Saturday, September 26, 2015

Recycled Prisoners: A series of poems by Liz Kingsbury McKeown - #1 Roseanna

This is dedicated to the protagonist, Robin Sullivan O'Connor and those like her.

November, 1982 - Roseanna

I did everything I could to stop them, snuff them out of my life, so much at stake.
Last night was perfect: dinner at my husband's colleague's house, a renovated Edwardian brownstone.
Keith and the other guys from the firm had their fingers on the pulse of the regional financial world of the early eighties.

Kim, the stay-at-home wife and I talked shopping, where in middle Michigan to buy clothes that weren't polyester without driving to Grosse Point or Ann Arbor. I am a local D.J. and morning talk show host, but make no mention of it to her. Don't rub it in. I know she appreciates my sensitivity in a time when caring about feelings is for hippies with soybean consciousness.

At home, in the brass bed with the Egyptian cotton sheets, life seemed so inviting. Perfect. I had been holding them in for a month. Then, I fall asleep and all hell breaks loose.

Deceptively, everything feels nice, like going to an ice cream social. People like me meet there from all over, primarily the Southern United States and Australia. We dance, we cook, we serve the honored ones with delight. Then, the time comes and we go through a fog. My stomach sinks. What does this remind me of? The cool, damp air feels sinister; something is afoot, but I just can't see it. Could somebody turn on a light?

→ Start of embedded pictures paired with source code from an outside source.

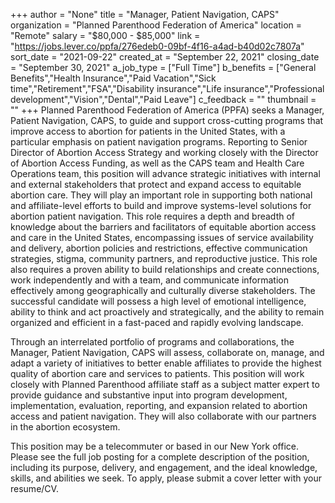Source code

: +++
author = "None"
title = "Manager, Patient Navigation, CAPS"
organization = "Planned Parenthood Federation of America"
location = "Remote"
salary = "$80,000 - $85,000"
link = "https://jobs.lever.co/ppfa/276edeb0-09bf-4f16-a4ad-b40d02c7807a"
sort_date = "2021-09-22"
created_at = "September 22, 2021"
closing_date = "September 30, 2021"
a_job_type = ["Full Time"]
b_benefits = ["General Benefits","Health Insurance","Paid Vacation","Sick time","Retirement","FSA","Disability insurance","Life insurance","Professional development","Vision","Dental","Paid Leave"]
c_feedback = ""
thumbnail = ""
+++
Planned Parenthood Federation of America (PPFA) seeks a Manager, Patient Navigation, CAPS, to guide and support cross-cutting programs that improve access to abortion for patients in the United States, with a particular emphasis on patient navigation programs. Reporting to Senior Director of Abortion Access Strategy and working closely with the Director of Abortion Access Funding, as well as the CAPS team and Health Care Operations team, this position will advance strategic initiatives with internal and external stakeholders that protect and expand access to equitable abortion care. They will play an important role in supporting both national and affiliate-level efforts to build and improve systems-level solutions for abortion patient navigation. This role requires a depth and breadth of knowledge about the barriers and facilitators of equitable abortion access and care in the United States, encompassing issues of service availability and delivery, abortion policies and restrictions, effective communication strategies, stigma, community partners, and reproductive justice. This role also requires a proven ability to build relationships and create connections, work independently and with a team, and communicate information effectively among geographically and culturally diverse stakeholders. The successful candidate will possess a high level of emotional intelligence, ability to think and act proactively and strategically, and the ability to remain organized and efficient in a fast-paced and rapidly evolving landscape. 

Through an interrelated portfolio of programs and collaborations, the Manager, Patient Navigation, CAPS  will assess, collaborate on, manage, and adapt a variety of initiatives to better enable affiliates to provide the highest quality of abortion care and services to patients. This position will work closely with Planned Parenthood affiliate staff as a subject matter expert to provide guidance and substantive input into program development, implementation, evaluation, reporting, and expansion related to abortion access and patient navigation. They will also collaborate with our partners in the abortion ecosystem. 

This position may be a telecommuter or based in our New York office. Please see the full job posting for a complete description of the position, including its purpose, delivery, and engagement, and the ideal knowledge, skills, and abilities we seek. To apply, please submit a cover letter with your resume/CV. 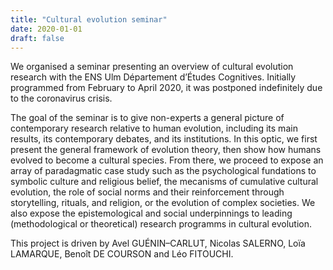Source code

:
 ```yaml
---
title: "Cultural evolution seminar"
date: 2020-01-01
draft: false
---
```


We organised a seminar presenting an overview of cultural evolution research with the ENS Ulm Département d’Études Cognitives. Initially programmed from February to April 2020, it was postponed indefinitely due to the coronavirus crisis.

The goal of the seminar is to give non-experts a general picture of contemporary research relative to human evolution, including its main results, its contemporary debates, and its institutions. In this optic, we first present the general framework of evolution theory, then show how humans evolved to become a cultural species. From there, we proceed to expose an array of paradagmatic case study such as the psychological fundations to symbolic culture and religious belief, the mecanisms of cumulative cultural evolution, the role of social norms and their reinforcement through storytelling, rituals, and religion, or the evolution of complex societies. We also expose the epistemological and social underpinnings to leading (methodological or theoretical) research programms in cultural evolution.

This project is driven by Avel GUÉNIN–CARLUT, Nicolas SALERNO, Loïa LAMARQUE, Benoît DE COURSON and Léo FITOUCHI.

All of a sudden, I'm horribly hungry and feel grimy, unwashed. It's dark, eerily cool and still. I feel afraid, but I still don't know what of. I'm standing outside in formation with acres of men, lean, unwashed men who reminded me of wild animals. We were all standing and waiting for something. I hear a man shout something and I get pushed to the front.

I wake up in a cold sweat, but still smell the smells and see the same people all standing in our bedroom with the oh so carefully selected antique furniture. I wake up with a start, nearly knocking Keith off the bed. My lower back is burning as if I've been beaten.  I'm shaking. The images slowly fade and so does my marriage.